We would like to stress at this point that it is highly unlikely that the differences in compatible solute content are the only reason for the observed differences in freezing tolerance. Although the constitutively freezing tolerant esk1 mutant in Arabidopsis shows a high accumulation of Pro under nonacclimated conditions , it also shows hundreds of changes in gene expression, making it impossible to attribute the higher freezing tolerance to a single factor . Similarly, although freezing tolerance in Arabidopsis is strongly correlated with Raf content, a knock-out mutant of the raffinose synthase gene in Col-0 resulted in the absence of Raf in the cold acclimated leaves without an impairment of freezing tolerance . All these findings emphasize the well-known fact that plant freezing tolerance is a multigenic, quantitative trait. In addition, the present data indicate that even in closely related species, different metabolites may be important.
One additional class of metabolites that has frequently been implicated in plant freezing tolerance are polyamines . They are thought to be involved in many aspects of plant growth, development and stress tolerance (see [38–40] for reviews). Their exact functions in these processes have not been completely elucidated, but it was demonstrated that Put is an essential component of the cold acclimation process in Arabidopsis. This is at least in part mediated through a role in the regulation of ABA biosynthesis.

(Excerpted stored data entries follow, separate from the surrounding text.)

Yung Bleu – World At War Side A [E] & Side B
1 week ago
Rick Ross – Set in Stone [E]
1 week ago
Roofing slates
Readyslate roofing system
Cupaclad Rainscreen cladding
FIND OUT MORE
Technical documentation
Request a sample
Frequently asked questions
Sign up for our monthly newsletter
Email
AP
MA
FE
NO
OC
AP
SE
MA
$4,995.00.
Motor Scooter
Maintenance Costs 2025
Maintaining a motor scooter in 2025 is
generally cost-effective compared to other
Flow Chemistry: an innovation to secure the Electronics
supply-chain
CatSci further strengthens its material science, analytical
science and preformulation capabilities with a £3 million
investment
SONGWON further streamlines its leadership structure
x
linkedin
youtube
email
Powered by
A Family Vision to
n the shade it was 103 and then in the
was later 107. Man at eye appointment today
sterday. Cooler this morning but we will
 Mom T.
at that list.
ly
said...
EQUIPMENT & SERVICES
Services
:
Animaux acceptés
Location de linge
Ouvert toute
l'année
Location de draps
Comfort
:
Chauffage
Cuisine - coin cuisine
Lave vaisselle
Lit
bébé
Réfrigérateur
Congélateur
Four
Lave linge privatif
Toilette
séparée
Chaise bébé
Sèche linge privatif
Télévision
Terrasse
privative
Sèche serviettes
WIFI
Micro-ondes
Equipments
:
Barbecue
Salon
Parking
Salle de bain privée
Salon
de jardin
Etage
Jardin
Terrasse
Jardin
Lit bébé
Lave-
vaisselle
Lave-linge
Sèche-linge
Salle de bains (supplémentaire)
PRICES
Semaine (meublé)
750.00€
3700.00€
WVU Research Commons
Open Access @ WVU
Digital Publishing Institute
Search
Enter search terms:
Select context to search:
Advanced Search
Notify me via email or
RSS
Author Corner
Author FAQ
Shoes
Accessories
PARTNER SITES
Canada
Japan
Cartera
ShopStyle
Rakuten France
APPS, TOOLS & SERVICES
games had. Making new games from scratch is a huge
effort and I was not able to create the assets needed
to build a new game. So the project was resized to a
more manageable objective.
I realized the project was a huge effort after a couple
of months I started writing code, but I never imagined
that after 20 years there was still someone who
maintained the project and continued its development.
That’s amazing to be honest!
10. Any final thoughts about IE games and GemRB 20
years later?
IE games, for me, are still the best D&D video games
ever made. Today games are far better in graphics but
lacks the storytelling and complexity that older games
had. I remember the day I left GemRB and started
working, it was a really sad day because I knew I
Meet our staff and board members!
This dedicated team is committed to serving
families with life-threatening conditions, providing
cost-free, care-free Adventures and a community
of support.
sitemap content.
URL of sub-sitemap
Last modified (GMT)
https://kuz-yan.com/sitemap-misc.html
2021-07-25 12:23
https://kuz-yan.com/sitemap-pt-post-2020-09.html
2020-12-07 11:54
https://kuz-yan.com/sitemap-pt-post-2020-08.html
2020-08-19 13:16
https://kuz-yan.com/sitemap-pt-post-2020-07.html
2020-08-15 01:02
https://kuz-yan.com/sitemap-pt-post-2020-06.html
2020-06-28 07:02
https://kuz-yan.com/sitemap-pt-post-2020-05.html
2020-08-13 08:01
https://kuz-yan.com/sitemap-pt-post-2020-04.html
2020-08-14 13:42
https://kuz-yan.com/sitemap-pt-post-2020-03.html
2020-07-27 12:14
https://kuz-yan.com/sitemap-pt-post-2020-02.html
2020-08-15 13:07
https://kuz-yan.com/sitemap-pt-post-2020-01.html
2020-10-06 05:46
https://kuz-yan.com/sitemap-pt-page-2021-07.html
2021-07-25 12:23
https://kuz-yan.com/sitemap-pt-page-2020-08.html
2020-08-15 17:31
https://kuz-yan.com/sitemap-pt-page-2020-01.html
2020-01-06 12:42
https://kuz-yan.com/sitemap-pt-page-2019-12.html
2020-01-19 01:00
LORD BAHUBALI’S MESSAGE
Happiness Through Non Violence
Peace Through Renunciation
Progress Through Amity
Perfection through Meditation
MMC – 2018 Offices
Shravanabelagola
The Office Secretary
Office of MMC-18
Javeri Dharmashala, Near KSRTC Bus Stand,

The measurement of free polyamine levels in several accessions of both Arabidopsis and Thellungiella revealed that not all accessions showed an increase in the content of Put or Spd during cold acclimation. Also, the levels of free Put and Spd were not correlated with leaf freezing tolerance. In fact, the most freezing tolerant Arabidopsis accession in this study (Te-0) showed no increase in the pool size of either polyamine. In addition, the overall amounts of Put and Spd were very similar in all studied plants. Only the contents of free Spm showed higher levels in Thellungiella under nonacclimating conditions than in Arabidopsis. This was, however, strongly decreased during cold acclimation, leading to similar pool sizes between the species in the acclimated state. In Thellungiella we found a negative correlation between Spm contents and LT50 ACC, indicating that low levels of Spm may be a requirement for efficient cold acclimation. A similar reduction of Spm levels was previously already observed in the Arabidopsis accession Col-0  and in wheat  in response to cold exposure. However, the functional relevance of this reduction of free Spm levels is currently unknown. The natural variation in Spm content revealed in this study may offer an interesting possibility to elucidate the molecular basis and functional significance of this phenomenon.